Administração de Condomínio

Autosserviço é tendência em condomínios


Não é preciso fazer nenhum investimento e o condomínio ainda recebe percentual da receita arrecadada pela empresa fornecedora do serviço 
Condomínio recebe percentual arrecadado com as vendas

Com a pandemia da Covid-19, os hábitos de consumo dos brasileiros foram extremamente impactados. A necessidade de isolamento e distanciamento social como medida de prevenção ao contágio fez com que as pessoas utilizassem a internet não só como ferramenta de busca, mas também como aliada para continuar comprando de maneira mais segura, sem precisar se expor aos riscos do vírus.

Em consequência, as visitas ao comércio tradicional caíram ao longo da quarentena, enquanto aumentaram e se mantiveram as vendas on-line.

Segundo dados do relatório da Compre&Confie, empresa de inteligência de mercado com foco em e-commerce, o Brasil atingiu em 2020 o recorde de pedidos pelo comércio eletrônico. O total de 301 milhões de compras realizadas no ano representou alta de 68,5% em relação a 2019.

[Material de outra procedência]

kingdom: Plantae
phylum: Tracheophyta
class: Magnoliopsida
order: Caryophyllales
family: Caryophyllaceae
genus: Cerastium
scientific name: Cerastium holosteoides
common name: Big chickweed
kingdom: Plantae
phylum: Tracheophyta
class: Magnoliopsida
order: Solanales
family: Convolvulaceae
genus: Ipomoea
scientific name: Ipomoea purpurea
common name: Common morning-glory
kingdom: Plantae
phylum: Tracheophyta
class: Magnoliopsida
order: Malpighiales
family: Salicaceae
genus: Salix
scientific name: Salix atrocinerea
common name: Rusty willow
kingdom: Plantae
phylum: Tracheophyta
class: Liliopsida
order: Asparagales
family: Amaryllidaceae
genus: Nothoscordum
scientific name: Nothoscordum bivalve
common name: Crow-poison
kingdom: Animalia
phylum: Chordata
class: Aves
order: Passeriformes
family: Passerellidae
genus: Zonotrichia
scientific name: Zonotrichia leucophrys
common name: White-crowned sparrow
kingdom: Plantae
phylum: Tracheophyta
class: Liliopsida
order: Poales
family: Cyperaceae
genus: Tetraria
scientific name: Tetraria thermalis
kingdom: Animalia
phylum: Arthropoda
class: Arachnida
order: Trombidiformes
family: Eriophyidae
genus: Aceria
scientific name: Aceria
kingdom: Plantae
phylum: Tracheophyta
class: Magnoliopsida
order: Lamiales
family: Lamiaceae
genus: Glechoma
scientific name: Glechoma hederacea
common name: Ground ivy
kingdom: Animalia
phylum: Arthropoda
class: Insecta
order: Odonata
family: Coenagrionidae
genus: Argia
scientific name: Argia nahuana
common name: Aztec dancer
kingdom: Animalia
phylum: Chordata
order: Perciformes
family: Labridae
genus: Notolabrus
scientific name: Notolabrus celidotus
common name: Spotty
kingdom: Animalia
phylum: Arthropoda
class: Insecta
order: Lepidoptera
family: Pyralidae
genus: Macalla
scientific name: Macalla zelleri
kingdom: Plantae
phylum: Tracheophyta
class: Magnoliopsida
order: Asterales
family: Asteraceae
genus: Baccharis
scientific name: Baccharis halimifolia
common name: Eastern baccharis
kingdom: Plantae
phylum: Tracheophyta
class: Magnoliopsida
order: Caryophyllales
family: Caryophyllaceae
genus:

O movimento se mantém em evolução em 2021. Nos três primeiros meses deste ano, foram realizadas 78,5 milhões de compras on-line, um crescimento de 57,4% no comparativo com o mesmo período do ano passado. Ao todo, foram faturados R$ 35,2 bilhões no período, um incremento de 72,2% em relação a 2019.

Neste cenário, a demanda por serviços de delivery também ganhou impulso. Atualmente, entre as tendências observadas nos condomínios estão as lojas de conveniência, e empresas já oferecem lojas de autosserviço em vários condomínios residenciais. A ideia é oferecer atendimento ao morador com conforto, de maneira autônoma e com acesso 24 horas.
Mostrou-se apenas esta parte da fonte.